Segment Start: Information shown
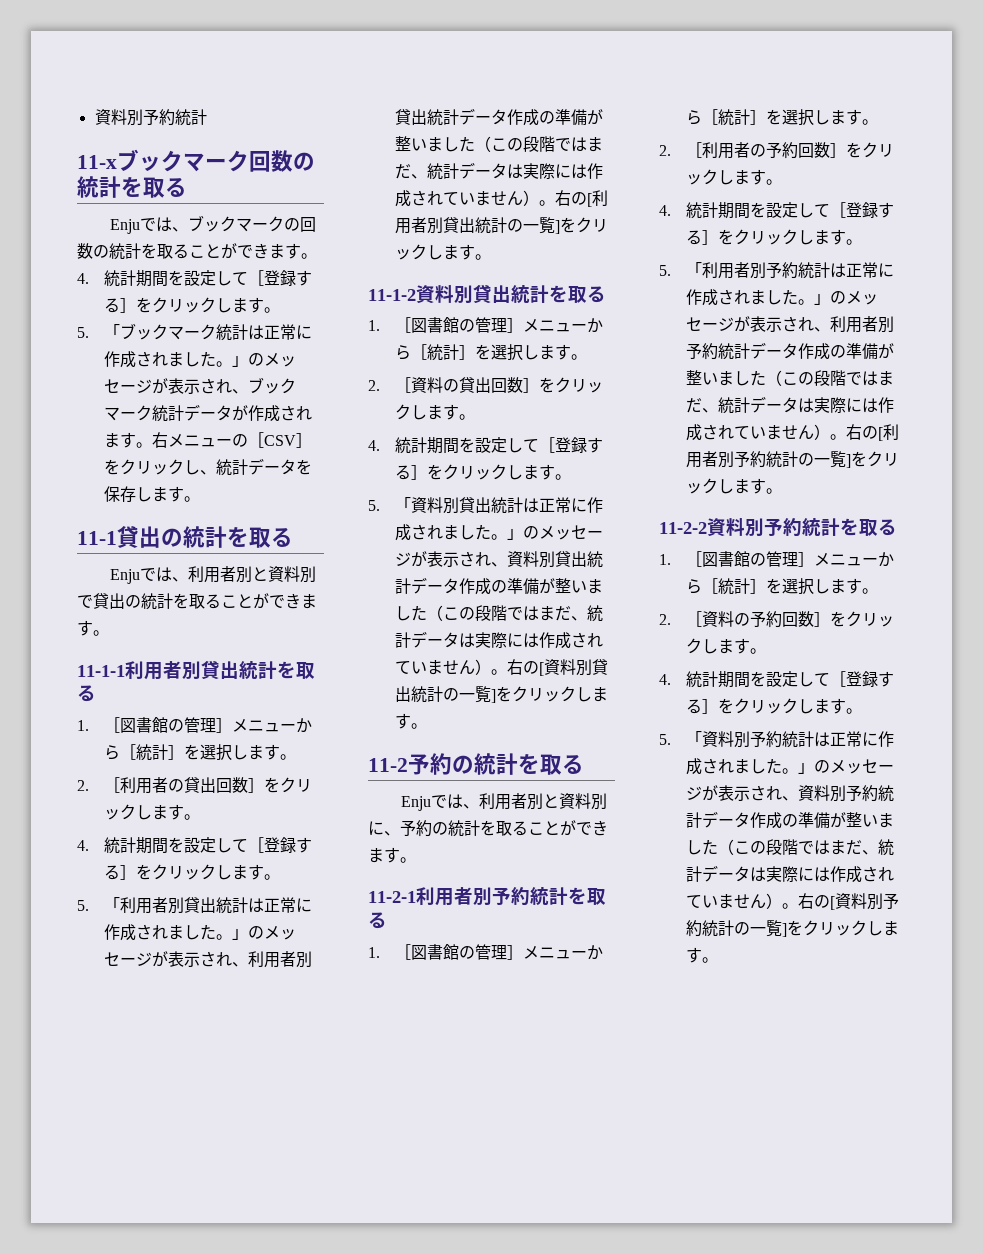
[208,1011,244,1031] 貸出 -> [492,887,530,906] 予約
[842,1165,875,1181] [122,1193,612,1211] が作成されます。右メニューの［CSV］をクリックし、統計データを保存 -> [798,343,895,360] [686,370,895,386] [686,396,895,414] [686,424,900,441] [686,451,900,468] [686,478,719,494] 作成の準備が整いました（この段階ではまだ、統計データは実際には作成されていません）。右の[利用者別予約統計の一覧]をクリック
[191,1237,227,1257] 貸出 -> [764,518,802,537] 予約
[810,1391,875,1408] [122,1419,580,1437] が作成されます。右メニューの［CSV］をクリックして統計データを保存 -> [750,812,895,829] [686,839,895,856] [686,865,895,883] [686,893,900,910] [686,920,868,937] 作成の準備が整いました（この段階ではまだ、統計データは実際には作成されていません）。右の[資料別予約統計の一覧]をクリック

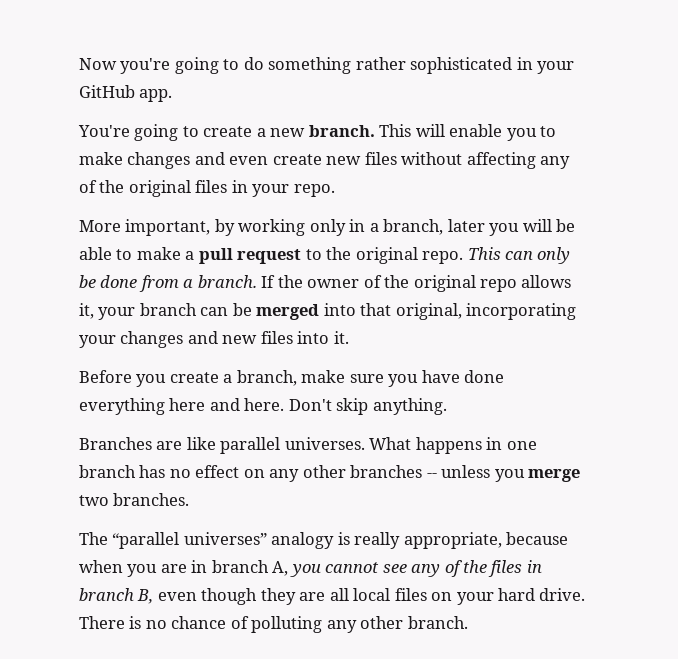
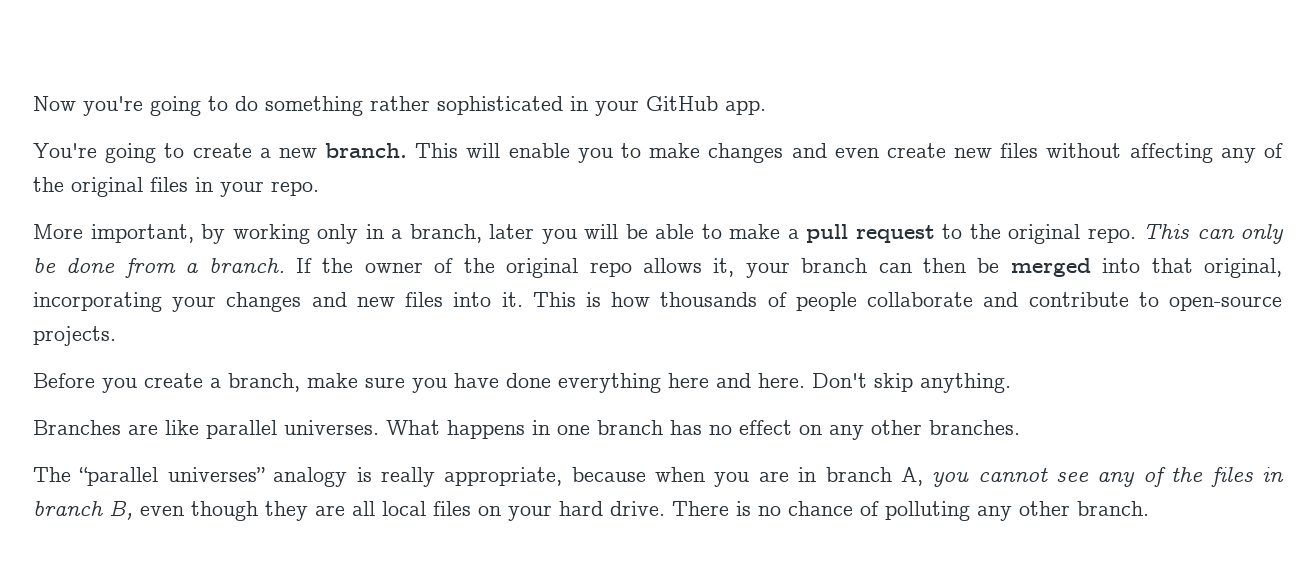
(229, 311) none -> [922,258,966,273] then
(349, 337) none -> [532,292,1282,311] [33,326,116,346] This is how thousands of people collaborate and contribute to open-source projects.
[350,465,581,482] [79,495,109,506] branches -- unless you merge two -> (922, 427) none

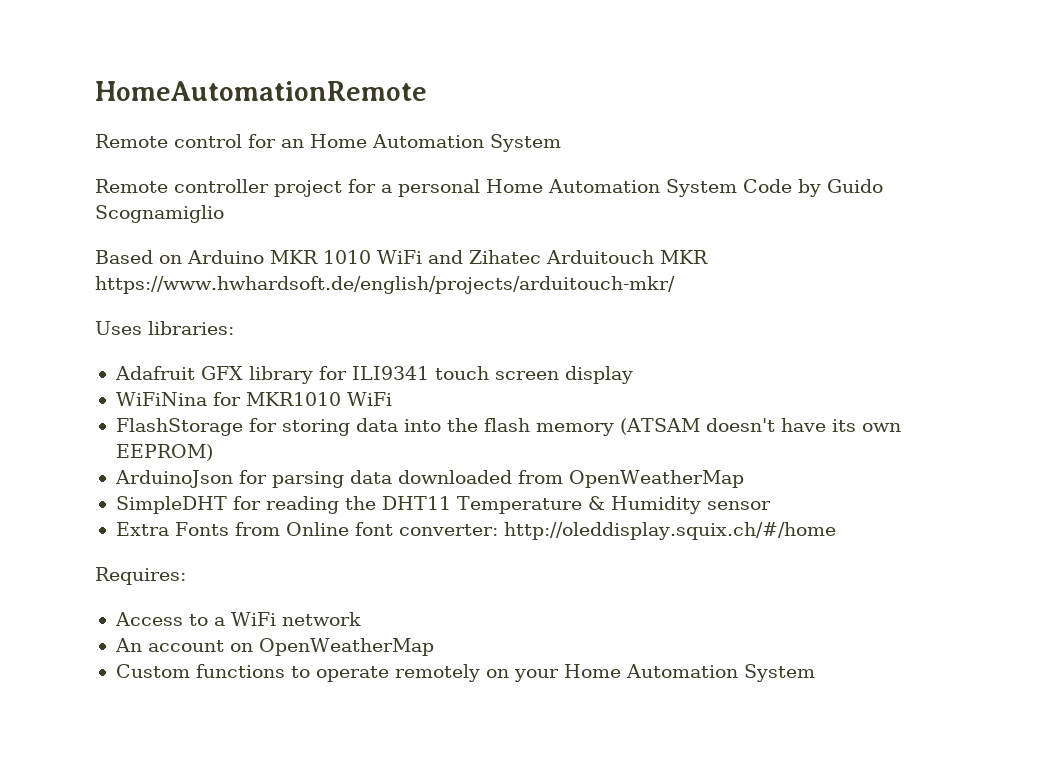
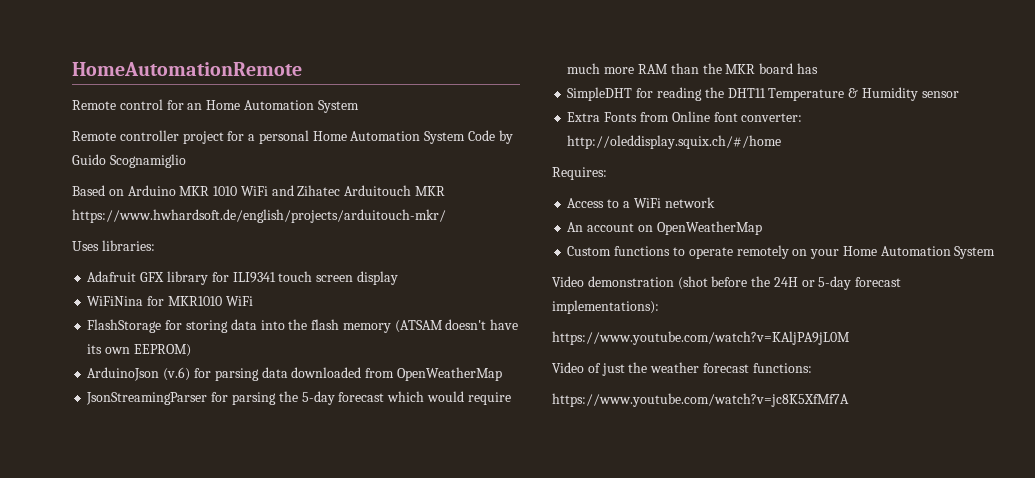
(233, 479) none -> [163,367,191,381] (v.6)
(744, 479) none -> [86,391,511,405] [567,63,818,74] // JsonStreamingParser for parsing the 5-day forecast which would require much more RAM than the MKR board has
(815, 673) none -> [552,276,902,290] [552,300,659,314] [552,331,850,345] [552,362,812,376] [552,393,849,407] // Video demonstration (shot before the 24H or 5-day forecast implementations): // https://www.youtube.com/watch?v=KAljPA9jL0M // Video of just the weather forecast functions: // https://www.youtube.com/watch?v=jc8K5XfMf7A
Segment End: Information shown
- **Problem statement**
Only the lines that contain the string "右メニューの" should be copied from the entries above.

- **Reply to the exercise**
[842,1165,875,1181] [122,1193,612,1211] が作成されます。右メニューの［CSV］をクリックし、統計データを保存 -> [798,343,895,360] [686,370,895,386] [686,396,895,414] [686,424,900,441] [686,451,900,468] [686,478,719,494] 作成の準備が整いました（この段階ではまだ、統計データは実際には作成されていません）。右の[利用者別予約統計の一覧]をクリック
[810,1391,875,1408] [122,1419,580,1437] が作成されます。右メニューの［CSV］をクリックして統計データを保存 -> [750,812,895,829] [686,839,895,856] [686,865,895,883] [686,893,900,910] [686,920,868,937] 作成の準備が整いました（この段階ではまだ、統計データは実際には作成されていません）。右の[資料別予約統計の一覧]をクリック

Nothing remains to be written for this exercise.